The problem >>
What lines in the data hold the string "Status"? Show them.

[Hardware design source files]
*** Begin section ***
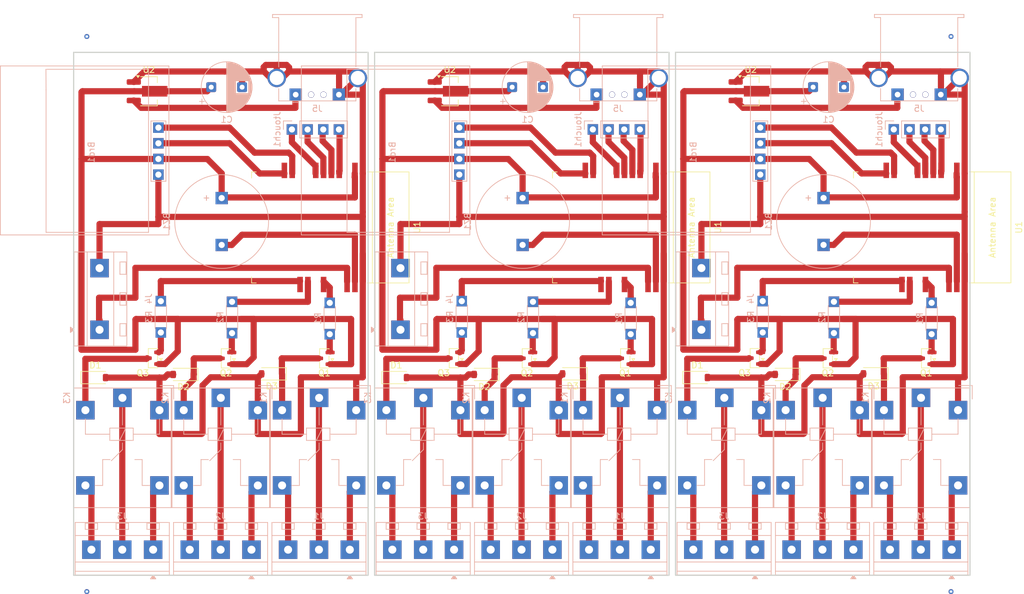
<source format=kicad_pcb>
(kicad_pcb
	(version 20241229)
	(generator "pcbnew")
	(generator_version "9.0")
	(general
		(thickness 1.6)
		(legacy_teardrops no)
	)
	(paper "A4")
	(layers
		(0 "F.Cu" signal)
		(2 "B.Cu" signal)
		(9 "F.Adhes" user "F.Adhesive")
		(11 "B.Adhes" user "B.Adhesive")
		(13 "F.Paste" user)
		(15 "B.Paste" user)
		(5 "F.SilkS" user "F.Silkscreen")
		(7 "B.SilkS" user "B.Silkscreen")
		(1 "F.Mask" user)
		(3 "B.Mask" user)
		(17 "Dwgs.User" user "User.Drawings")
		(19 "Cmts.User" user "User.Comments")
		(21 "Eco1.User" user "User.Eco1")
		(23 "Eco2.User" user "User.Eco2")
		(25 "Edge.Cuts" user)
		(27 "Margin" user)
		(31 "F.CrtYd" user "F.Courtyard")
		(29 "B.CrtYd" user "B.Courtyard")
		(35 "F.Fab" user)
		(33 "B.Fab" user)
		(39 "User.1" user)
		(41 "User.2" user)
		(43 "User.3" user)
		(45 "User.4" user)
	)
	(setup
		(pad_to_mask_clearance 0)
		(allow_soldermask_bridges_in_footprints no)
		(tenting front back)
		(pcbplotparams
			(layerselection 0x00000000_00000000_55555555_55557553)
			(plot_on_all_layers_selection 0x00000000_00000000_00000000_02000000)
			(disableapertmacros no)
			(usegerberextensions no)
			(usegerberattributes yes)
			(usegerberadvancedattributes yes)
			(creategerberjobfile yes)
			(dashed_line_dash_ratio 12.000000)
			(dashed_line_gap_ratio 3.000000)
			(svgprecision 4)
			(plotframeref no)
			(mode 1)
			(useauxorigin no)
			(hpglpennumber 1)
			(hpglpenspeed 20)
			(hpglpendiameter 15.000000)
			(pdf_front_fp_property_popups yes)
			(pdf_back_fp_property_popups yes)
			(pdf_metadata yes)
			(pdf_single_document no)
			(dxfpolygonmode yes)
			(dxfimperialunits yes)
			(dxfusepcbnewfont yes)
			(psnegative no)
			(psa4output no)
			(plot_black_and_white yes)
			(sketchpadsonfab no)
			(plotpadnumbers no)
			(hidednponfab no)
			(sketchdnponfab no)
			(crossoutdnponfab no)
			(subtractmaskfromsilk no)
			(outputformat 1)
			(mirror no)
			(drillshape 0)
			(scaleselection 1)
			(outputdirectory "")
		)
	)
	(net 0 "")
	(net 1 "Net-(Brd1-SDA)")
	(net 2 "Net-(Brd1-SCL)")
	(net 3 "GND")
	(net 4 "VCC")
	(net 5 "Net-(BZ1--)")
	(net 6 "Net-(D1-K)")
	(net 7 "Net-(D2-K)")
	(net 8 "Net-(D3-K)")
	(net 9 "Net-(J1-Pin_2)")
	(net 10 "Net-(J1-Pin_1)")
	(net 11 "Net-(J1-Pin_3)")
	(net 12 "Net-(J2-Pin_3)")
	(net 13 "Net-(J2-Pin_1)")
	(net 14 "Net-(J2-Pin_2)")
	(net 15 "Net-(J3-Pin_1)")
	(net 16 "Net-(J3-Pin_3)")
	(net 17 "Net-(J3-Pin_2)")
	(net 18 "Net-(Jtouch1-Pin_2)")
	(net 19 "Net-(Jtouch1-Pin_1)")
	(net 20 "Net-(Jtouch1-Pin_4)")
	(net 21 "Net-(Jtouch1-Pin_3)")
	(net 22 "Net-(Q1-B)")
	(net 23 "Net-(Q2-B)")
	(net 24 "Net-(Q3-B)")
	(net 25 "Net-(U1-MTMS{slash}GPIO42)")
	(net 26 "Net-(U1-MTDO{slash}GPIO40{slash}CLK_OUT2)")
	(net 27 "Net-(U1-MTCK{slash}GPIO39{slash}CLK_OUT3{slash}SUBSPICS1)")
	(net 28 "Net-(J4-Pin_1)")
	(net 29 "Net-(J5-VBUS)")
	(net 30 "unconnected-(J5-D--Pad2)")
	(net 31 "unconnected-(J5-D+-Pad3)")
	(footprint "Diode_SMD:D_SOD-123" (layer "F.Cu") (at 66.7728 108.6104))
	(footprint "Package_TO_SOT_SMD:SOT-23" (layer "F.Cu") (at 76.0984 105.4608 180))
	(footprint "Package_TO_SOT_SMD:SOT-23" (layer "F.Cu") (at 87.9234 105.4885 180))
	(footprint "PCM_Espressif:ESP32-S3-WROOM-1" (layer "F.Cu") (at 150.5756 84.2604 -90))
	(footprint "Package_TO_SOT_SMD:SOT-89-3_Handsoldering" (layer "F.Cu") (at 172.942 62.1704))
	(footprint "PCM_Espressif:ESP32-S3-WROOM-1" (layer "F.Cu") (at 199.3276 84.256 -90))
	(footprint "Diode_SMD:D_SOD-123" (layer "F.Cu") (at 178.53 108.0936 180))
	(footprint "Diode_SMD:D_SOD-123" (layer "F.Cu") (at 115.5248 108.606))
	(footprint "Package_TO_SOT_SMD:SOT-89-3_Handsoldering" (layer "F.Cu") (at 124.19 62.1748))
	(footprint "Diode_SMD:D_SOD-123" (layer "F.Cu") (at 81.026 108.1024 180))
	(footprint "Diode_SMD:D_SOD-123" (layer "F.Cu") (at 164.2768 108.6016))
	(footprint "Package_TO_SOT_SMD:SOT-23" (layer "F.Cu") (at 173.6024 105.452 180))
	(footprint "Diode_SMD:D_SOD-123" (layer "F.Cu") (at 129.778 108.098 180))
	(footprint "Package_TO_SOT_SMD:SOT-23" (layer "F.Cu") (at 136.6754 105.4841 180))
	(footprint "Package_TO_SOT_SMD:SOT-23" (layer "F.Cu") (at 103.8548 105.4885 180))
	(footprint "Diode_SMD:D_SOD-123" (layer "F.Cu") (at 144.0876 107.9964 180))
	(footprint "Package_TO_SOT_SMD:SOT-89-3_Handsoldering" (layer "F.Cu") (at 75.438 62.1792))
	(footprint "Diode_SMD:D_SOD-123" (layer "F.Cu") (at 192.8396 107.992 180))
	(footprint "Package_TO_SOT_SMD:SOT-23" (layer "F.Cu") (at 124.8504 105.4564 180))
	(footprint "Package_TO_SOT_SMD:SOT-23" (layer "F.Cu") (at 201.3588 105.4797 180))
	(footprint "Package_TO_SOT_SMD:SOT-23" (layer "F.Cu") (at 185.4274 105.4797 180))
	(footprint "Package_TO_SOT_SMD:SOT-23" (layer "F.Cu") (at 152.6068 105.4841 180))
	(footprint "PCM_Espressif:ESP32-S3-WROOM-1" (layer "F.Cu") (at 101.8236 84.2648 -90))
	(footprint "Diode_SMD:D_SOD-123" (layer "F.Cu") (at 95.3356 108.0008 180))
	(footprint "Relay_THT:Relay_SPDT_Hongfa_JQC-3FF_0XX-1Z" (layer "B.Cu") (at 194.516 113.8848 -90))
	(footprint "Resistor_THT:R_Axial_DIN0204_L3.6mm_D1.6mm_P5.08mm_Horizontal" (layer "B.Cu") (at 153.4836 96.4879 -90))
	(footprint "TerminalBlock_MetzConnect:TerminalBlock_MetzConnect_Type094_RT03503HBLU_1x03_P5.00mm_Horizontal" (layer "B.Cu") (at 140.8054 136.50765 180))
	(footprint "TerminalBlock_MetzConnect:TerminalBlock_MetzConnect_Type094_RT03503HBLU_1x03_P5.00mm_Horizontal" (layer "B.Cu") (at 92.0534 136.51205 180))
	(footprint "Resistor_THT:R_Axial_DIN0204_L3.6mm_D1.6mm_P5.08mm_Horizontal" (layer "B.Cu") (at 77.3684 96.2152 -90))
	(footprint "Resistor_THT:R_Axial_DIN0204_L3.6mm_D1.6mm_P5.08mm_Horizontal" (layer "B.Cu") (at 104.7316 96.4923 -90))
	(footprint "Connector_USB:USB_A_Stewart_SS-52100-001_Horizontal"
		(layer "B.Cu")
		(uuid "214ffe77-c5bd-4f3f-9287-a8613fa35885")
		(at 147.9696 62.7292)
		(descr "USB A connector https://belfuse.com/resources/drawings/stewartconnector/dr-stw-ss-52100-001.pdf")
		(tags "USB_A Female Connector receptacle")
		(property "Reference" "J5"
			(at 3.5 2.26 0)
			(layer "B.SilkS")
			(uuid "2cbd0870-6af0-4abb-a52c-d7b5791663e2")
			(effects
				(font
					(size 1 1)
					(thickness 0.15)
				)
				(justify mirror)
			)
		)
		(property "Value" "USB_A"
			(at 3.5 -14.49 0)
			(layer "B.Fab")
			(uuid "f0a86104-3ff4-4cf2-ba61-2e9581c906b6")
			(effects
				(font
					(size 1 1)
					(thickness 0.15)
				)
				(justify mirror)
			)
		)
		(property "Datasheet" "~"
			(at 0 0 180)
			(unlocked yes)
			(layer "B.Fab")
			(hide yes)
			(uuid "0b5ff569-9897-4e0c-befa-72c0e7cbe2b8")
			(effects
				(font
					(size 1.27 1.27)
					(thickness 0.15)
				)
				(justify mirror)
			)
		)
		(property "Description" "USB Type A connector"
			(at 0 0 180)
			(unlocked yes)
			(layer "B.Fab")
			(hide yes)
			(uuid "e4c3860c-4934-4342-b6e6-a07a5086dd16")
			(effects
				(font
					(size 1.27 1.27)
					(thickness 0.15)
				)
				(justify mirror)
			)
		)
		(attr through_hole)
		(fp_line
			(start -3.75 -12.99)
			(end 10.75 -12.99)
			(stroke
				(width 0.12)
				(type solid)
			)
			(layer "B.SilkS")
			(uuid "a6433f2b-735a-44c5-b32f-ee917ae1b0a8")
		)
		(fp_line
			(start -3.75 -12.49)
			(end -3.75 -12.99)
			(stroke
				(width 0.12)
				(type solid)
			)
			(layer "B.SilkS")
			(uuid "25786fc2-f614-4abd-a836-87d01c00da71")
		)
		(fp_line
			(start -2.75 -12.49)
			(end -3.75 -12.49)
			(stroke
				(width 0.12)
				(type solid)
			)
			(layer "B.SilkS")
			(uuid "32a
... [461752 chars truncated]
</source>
*** End section ***
*** Begin section ***
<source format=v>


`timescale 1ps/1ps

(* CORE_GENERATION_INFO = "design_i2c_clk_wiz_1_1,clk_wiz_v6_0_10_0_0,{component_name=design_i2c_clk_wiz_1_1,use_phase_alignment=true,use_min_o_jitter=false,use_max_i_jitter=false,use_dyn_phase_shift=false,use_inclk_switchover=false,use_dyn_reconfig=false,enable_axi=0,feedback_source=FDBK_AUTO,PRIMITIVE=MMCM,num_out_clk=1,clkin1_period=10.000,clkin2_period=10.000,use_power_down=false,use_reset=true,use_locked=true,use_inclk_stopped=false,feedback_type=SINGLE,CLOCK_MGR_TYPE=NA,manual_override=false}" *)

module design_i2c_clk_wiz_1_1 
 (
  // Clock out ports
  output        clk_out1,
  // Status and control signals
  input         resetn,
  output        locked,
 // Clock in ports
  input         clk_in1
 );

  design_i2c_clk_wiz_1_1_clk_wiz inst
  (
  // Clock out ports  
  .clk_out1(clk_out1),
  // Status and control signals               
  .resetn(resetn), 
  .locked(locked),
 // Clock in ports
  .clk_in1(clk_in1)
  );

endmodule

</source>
*** End section ***
Exercise answer >>
  // Status and control signals
  // Status and control signals               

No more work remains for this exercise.